** 任务 **
请从摘录原文中一字不差地抄录一段：从含有“ORA-16037: user requested”的那几个词开始，到“查了下对应的ORA错误资料,也未见特别的说明。”为止。

** 摘录原文 **
ORA-16037: user requested cancel of managed recovery operation
ARCH: Connecting to console port...
*** 2014-05-25 21:24:11.182 62692 kcrr.c
MRP0: Background Media Recovery process shutdown
*** 2014-05-25 21:24:11.182 1118 krsm.c
查了下对应的ORA错误资料,也未见特别的说明。
于是检查下主库参数:
SQL> show parameter log_archive_dest_state_2;
NAME TYPE VALUE
------------------------------------ ----------- ------------------------------
log_archive_dest_state_2 string defer
为什么这个参数被设置为了defer,原来是之前做了测试忘改回来了
SQL> ALTER system SET log_archive_dest_state_2 = 'enable';
系统已更改。

** 数据 **
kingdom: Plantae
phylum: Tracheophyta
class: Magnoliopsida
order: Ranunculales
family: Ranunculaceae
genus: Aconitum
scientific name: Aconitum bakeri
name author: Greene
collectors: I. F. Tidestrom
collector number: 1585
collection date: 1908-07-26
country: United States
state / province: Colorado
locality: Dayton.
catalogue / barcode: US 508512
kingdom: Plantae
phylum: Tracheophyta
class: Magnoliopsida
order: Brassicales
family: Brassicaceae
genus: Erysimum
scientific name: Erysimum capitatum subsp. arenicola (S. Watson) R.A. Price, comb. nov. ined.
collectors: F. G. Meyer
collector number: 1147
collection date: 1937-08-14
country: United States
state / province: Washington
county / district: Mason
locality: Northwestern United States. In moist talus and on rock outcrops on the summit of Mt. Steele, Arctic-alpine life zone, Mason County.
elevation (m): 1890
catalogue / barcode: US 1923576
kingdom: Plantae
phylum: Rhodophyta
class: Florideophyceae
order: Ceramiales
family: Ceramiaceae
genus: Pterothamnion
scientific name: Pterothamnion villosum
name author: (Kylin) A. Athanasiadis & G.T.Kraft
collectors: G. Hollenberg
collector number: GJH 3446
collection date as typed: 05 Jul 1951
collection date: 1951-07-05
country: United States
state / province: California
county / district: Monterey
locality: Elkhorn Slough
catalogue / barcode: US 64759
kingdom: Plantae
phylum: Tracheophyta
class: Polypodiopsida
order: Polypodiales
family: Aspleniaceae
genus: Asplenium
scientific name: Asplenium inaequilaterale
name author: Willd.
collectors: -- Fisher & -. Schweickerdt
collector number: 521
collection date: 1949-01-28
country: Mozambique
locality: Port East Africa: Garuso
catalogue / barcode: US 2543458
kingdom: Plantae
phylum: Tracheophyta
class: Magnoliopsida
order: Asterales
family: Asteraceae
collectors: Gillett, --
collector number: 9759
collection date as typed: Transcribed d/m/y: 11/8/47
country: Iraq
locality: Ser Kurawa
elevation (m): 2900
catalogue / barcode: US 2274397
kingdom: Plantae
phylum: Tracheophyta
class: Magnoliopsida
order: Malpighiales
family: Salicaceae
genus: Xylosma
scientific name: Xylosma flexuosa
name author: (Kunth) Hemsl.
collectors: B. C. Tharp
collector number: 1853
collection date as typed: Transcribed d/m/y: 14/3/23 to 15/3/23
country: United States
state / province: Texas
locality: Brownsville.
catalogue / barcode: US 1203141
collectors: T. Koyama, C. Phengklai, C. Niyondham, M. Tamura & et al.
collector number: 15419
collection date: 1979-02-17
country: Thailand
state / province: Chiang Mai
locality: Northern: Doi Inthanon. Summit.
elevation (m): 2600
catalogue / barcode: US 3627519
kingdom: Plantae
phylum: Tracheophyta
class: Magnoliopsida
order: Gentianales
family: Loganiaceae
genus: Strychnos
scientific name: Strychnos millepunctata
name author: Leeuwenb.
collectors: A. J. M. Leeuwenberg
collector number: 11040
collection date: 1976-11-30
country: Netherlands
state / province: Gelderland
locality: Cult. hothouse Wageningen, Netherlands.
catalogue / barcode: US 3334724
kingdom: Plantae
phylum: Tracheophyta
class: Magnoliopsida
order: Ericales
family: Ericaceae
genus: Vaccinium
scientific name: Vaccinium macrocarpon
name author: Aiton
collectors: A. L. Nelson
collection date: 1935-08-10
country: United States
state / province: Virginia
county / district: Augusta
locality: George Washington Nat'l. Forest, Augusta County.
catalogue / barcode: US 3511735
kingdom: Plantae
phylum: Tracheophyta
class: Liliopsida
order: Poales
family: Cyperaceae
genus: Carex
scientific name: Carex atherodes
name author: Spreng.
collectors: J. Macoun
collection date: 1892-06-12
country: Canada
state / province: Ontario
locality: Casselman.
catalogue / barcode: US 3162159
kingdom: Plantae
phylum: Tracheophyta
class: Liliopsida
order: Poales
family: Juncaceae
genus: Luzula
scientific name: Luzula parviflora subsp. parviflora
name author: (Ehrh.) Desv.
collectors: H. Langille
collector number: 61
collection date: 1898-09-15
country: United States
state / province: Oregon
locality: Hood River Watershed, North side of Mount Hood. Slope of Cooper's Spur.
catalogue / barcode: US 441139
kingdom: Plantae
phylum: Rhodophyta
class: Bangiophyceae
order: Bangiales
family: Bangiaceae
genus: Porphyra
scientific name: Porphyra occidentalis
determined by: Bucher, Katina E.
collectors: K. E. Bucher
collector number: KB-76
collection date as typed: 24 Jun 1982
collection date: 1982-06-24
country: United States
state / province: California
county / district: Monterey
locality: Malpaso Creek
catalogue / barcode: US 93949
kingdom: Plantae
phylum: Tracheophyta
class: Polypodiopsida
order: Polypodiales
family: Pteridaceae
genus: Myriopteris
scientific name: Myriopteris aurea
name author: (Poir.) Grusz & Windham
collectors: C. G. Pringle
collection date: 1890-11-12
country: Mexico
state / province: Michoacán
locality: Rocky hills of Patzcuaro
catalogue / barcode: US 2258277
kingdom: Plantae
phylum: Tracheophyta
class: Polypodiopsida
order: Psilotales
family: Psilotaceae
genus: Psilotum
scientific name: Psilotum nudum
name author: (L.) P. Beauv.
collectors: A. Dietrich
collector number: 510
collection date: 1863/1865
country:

** 解答 **
ORA-16037: user requested cancel of managed recovery operation
ARCH: Connecting to console port...
*** 2014-05-25 21:24:11.182 62692 kcrr.c
MRP0: Background Media Recovery process shutdown
*** 2014-05-25 21:24:11.182 1118 krsm.c
查了下对应的ORA错误资料,也未见特别的说明。